FL 1718 limits access to Florida driver’s and professional licenses for certain people
- The law prohibits a county or municipality from providing funds to any person, entity, or organization for the purpose of issuing an identification card or other document to an individual who does not provide proof of lawful presence in the United States.
- Under the new law, driver licenses issued by another state “exclusively to undocumented immigrants unable to prove lawful presence in the United States when the licenses are issued” are invalid in Florida. Law enforcement officers or authorized representatives of the department must issue a citation to the driver for driving without a license. The department is required to maintain a list on its website of out-of-state classes of driver licenses that are invalid in Florida. There are currently 19 states that issue drivers licenses on this basis, and to the extent that FL 1718 violates the Full Faith and Credit clause of the U.S. constitution has yet to be determined.
- On November 1, 2028, the new law will repeal a statutory provision that currently allows DACA recipients and other undocumented individuals to be admitted to the Florida Bar. The new law will not affect the validity of any license to practice law issued pursuant to that subsection before November 1, 2028.
FL 1718 mandates hospitals that accept Medicaid to collect immigration status information from patients
- FL 1718 requires any hospital that accepts Medicaid to include a question on its admission or registration forms inquiring about whether the patient is a United States citizen, is lawfully present in the United States, or is not lawfully present in the United States. The inquiry must be followed by a statement that the response will not affect patient care or result in a report of the patient’s immigration status to immigration authorities.

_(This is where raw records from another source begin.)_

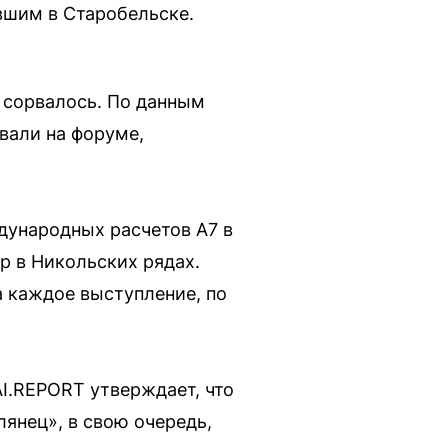
вшим в Старобельске.
 сорвалось. По данным
вали на форуме,
дународных расчетов А7 в
р в Никольских рядах.
а каждое выступление, по
I.REPORT утверждает, что
лянец», в свою очередь,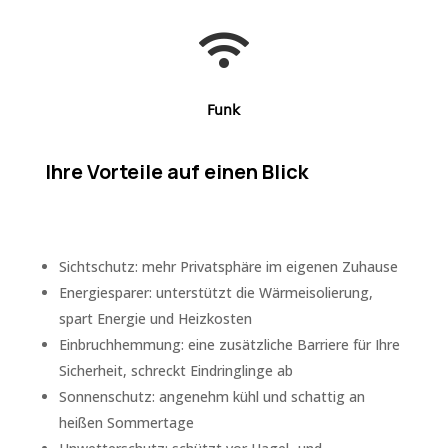

Funk
Ihre Vorteile auf einen Blick
Sichtschutz: mehr Privatsphäre im eigenen Zuhause
Energiesparer: unterstützt die Wärmeisolierung,
spart Energie und Heizkosten
Einbruchhemmung: eine zusätzliche Barriere für Ihre
Sicherheit, schreckt Eindringlinge ab
Sonnenschutz: angenehm kühl und schattig an
heißen Sommertage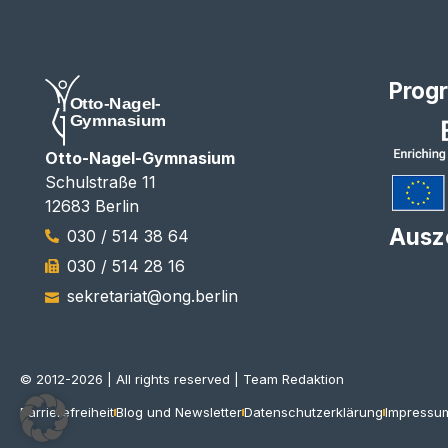
Prog
Otto-Nagel-Gymnasium
Schulstraße 11
12683 Berlin
Ausz
030 / 514 38 64
030 / 514 28 16
sekretariat@ong.berlin
© 2012-2026 | All rights reserved | Team Redaktion
Barrierefreiheit
Blog und Newsletter
Datenschutzerklärung
Impressu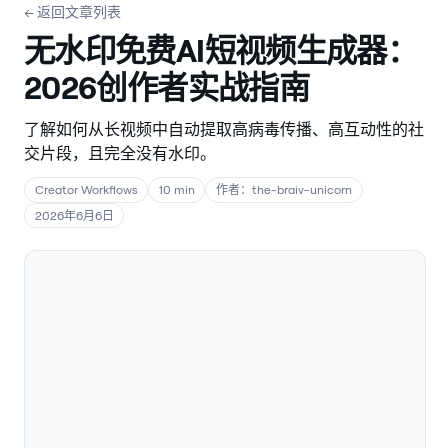
← 返回文章列表
无水印免费AI短视频生成器：
2026创作者实战指南
了解如何从长视频中自动提取高病毒传播、高互动性的社
交片段，且完全没有水印。
Creator Workflows
10 min
作者：the-braiv-unicorn
2026年6月6日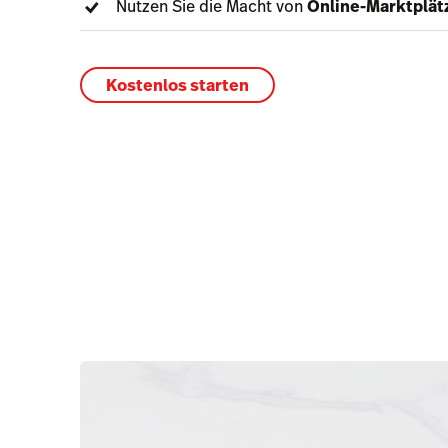
Nutzen Sie die Macht von
Online-Marktplät
Kostenlos starten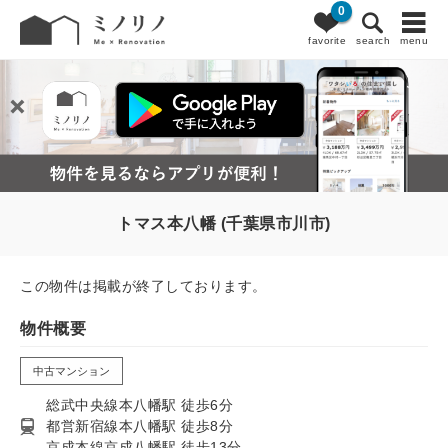
0
favorite
search
menu
トマス本八幡 (千葉県市川市)
この物件は掲載が終了しております。
物件概要
中古マンション
総武中央線本八幡駅 徒歩6分
都営新宿線本八幡駅 徒歩8分
京成本線京成八幡駅 徒歩13分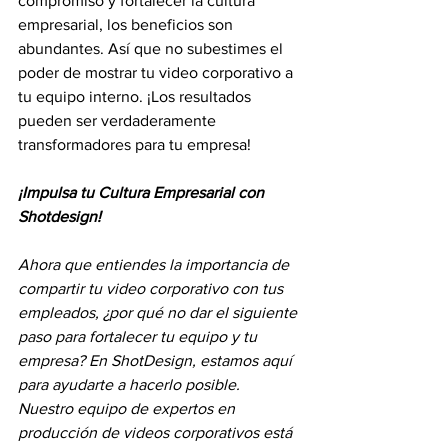
compromiso y fortalecer la cultura 
empresarial, los beneficios son 
abundantes. Así que no subestimes el 
poder de mostrar tu video corporativo a 
tu equipo interno. ¡Los resultados 
pueden ser verdaderamente 
transformadores para tu empresa!
¡Impulsa tu Cultura Empresarial con 
Shotdesign!
Ahora que entiendes la importancia de 
compartir tu video corporativo con tus 
empleados, ¿por qué no dar el siguiente 
paso para fortalecer tu equipo y tu 
empresa? En ShotDesign, estamos aquí 
para ayudarte a hacerlo posible. 
Nuestro equipo de expertos en 
producción de videos corporativos está 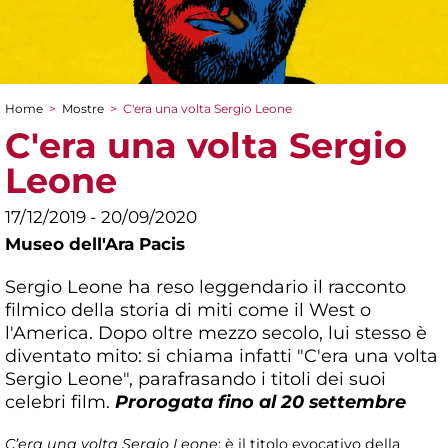
Home
>
Mostre
>
C'era una volta Sergio Leone
Tu sei qui
C'era una volta Sergio
Leone
17/12/2019 - 20/09/2020
Museo dell'Ara Pacis
Sergio Leone ha reso leggendario il racconto
filmico della storia di miti come il West o
l'America. Dopo oltre mezzo secolo, lui stesso è
diventato mito: si chiama infatti "C'era una volta
Sergio Leone", parafrasando i titoli dei suoi
celebri film.
Prorogata fino al 20 settembre
C’era una volta Sergio Leone
: è il titolo evocativo della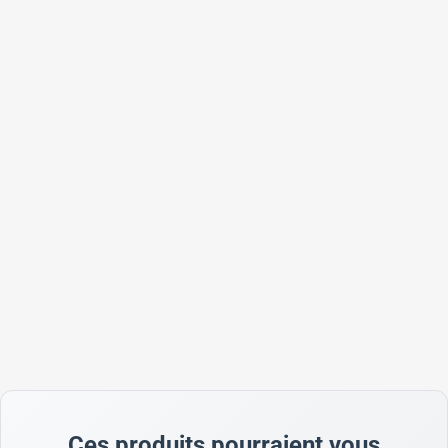
Ces produits pourraient vous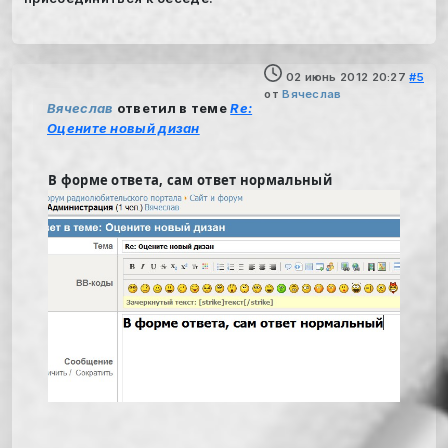
02 июнь 2012 20:27
#5
от
Вячеслав
Вячеслав
ответил в теме
Re:
Оцените новый дизан
В форме ответа, сам ответ нормальный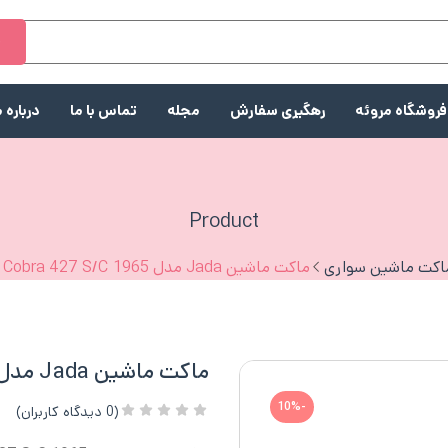
ج
فروشگاه مروئه
رهگیری سفارش
مجله
تماس با ما
درباره م
Product
اکت ماشین سواری
ماکت ماشین Jada مدل 1965 Shelby Cobra 427 S/C
ماکت ماشین Jada مدل 1965 Shelby Cobra 427 S/C
-10%
(
0
دیدگاه کاربران)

- The law also requires hospitals to submit quarterly reports to the Florida Agency for Health Care Administration within 30 days after the end of each calendar quarter which reports the number of hospital admissions or emergency department visits within the previous quarter which were made by a patient who indicated that he or she was a citizen of the United States or lawfully present in the United States, was not lawfully present in the United States, or declined to answer.
- The measure also requires the Florida Agency for Health Care Administration to submit a report by March 1 of each year to the Governor, President of the Senate, and the Speaker of the House of Representatives which includes the total number of hospital admissions and emergency department visits for the previous calendar year for which the patient or patient’s representative reported that the patient was a citizen of the United States or lawfully present in the United States, was not lawfully present in the United States, or declined to answer.
 Under the Full Faith and Credit clause, found at Article IV, Section 1 of the U.S. Constitution, courts must recognize – with very few exceptions – laws of other states to prevent conflicts among states.